Big data brings big data bottlenecks, and because the challenge is both customer-centric and technology-driven, the task of untangling the data traffic jam within an enterprise falls to both the CMO and CIO. While there’s agreement that cooperation between CMOs and CIOs is essential, the reality leaves a lot to be desired. In fact, there’s practically a cottage industry writing about how the relationship between the CMO and CIO is one fraught with hurdles, from budget disparities to personality conflicts.
On one hand, it’s tempting to succumb to the idea that techies and marketers will never quite get along. But so what? Enterprises thrive by summoning diverse people with different skills and backgrounds and directing them toward a common goal. So while there may be some who think the inevitable result of the big data revolution will be the hegemony of one department over the other, that mentality overlooks the inherent value of specialists — something that can be mitigated slightly by training marketers in tech, and vice versa, but never truly overcome. So the question remains: How do you untangle dysfunction at the enterprise level?

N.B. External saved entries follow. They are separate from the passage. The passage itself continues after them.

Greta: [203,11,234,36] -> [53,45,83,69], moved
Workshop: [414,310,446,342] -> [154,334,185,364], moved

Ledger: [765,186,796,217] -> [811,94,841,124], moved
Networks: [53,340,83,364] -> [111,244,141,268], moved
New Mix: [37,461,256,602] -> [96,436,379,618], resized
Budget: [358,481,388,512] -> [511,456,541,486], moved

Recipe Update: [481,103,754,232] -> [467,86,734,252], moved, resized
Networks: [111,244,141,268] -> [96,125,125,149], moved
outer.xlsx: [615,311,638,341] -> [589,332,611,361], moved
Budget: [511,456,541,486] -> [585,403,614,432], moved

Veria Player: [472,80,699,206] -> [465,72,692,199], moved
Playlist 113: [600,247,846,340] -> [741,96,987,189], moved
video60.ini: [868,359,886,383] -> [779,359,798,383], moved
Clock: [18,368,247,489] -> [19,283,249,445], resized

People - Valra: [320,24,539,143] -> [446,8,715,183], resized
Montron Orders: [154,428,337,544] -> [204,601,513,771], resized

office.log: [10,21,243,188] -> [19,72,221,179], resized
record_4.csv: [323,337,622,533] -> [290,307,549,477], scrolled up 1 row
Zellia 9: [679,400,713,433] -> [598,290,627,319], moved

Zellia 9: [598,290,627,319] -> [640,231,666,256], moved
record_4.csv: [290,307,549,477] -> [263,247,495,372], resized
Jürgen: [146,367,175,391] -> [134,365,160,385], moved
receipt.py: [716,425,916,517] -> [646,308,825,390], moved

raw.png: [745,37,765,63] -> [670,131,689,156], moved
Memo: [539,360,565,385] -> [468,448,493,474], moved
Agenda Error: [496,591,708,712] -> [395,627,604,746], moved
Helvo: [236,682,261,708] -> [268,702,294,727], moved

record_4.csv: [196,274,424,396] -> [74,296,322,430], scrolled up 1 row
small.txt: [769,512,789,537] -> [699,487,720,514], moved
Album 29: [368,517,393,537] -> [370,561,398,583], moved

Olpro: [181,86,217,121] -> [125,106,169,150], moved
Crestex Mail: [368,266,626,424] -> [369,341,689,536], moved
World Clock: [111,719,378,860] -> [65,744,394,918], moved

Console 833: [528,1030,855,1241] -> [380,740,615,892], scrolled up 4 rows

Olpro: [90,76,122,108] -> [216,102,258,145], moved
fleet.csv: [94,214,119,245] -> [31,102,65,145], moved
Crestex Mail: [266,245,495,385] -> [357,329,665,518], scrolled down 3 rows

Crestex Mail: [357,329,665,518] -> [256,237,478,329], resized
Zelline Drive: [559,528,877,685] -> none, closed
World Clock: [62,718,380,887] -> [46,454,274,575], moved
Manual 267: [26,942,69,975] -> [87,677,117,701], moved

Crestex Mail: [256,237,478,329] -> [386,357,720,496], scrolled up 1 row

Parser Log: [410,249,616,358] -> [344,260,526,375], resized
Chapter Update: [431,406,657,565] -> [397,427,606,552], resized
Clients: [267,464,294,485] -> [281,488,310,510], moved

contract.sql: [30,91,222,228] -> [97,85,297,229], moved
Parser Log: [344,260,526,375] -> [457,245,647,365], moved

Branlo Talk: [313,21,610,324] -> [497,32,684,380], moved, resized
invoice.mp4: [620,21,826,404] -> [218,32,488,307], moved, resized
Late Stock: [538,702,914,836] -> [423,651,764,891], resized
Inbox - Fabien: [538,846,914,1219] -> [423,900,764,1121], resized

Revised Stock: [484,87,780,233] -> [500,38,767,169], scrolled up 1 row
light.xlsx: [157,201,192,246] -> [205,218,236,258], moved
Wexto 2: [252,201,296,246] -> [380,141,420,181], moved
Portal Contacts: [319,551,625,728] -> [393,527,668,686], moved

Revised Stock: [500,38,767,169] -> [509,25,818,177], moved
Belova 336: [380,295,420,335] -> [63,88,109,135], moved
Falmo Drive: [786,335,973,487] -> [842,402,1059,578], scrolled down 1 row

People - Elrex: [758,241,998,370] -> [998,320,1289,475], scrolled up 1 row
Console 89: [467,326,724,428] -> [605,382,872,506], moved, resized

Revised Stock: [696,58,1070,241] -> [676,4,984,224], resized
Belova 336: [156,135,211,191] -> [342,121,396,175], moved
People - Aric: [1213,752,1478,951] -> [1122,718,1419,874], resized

Every enterprise is different, but at the moment, it’s likely that the ownership of various data programs was assigned haphazardly. Marketers who have spent the past decade blazing trails onto new digital platforms to keep pace with consumers likely own social media and mobile. Equally, important data from transactions and finance is more than likely the province of the CIO. Meanwhile, CRM data might be either department’s domain.
Ultimately, as ad tech and marketing tech merge, those silos will have to be broken down, and their data and reporting standardized so it can deploy across the enterprise in real-time. But that doesn’t mean it’s time for an all-out turf war between the CMO and CIO. Frankly, they’re getting into the same boat, even if they are currently running programs in different waters. But it’s not just enough to task the CIO with running the boat and the CMO with steering it. The challenge isn’t so easily bifurcated.
As consumers, the CMO-CIO divide is most pronounced when we engage with brands where we already have a preexisting relationship. The data that guides the marketing department never quite seems to align with the data we’ve already given the company as customers. We buy a new car, for example, and even though we’ve handed over our banking information, email, home address and phone number, we’re overrun with direct mail offers for a new vehicle. Or, a big box store sends its valued customers a special offer, but to claim the offer consumers must once again share data they’ve already shared dozens of times before. Those are subpar customer experiences, but on an enterprise-level, those examples illustrate the wall that exists between CMO and CIO data. Viewed from inside the organization, brands face the challenge of aligning customer data held by the CIO with the audience data the CMO uses to grow the business.
Addressing this problem requires more than just promising to tear down silo walls. First, the CMO and CIO need to recognize that their core missions don’t include realigning their departments for data to be shared across the enterprise. Frankly, that’s too big of a challenge for one department, and while it’s possible to build data-sharing capabilities in-house, doing so probably isn’t feasible or cost effective. In all likelihood, most enterprises will choose to work with a partner that can help them standardize, share, and deploy data across the organization.
But that’s not to say that the challenge can be outsourced. In fact, success depends on the extent to which the CIO and CMO are able to work cooperatively with a partner. Typically, partners are brought in either by the CMO or the CIO and as a result, their work falls under one budget or the other. That’s a problem because the goal is to benefit the enterprise as a whole. To maximize the partner relationship, a business can create a new context of shared responsibility for data that rewards cooperation between CIO and CMO. Rather than allocating technology budgets in a vacuum, enterprises should develop shared and variable accountability metrics. Money spent on sharing CRM data across the enterprise is money saved through reduced churn as well media buys.
Getting those data sets to talk to each other is the first step to breaking the big data bottleneck. Once the CIO and CMO speak the same language, the data will finally belong to the entire enterprise.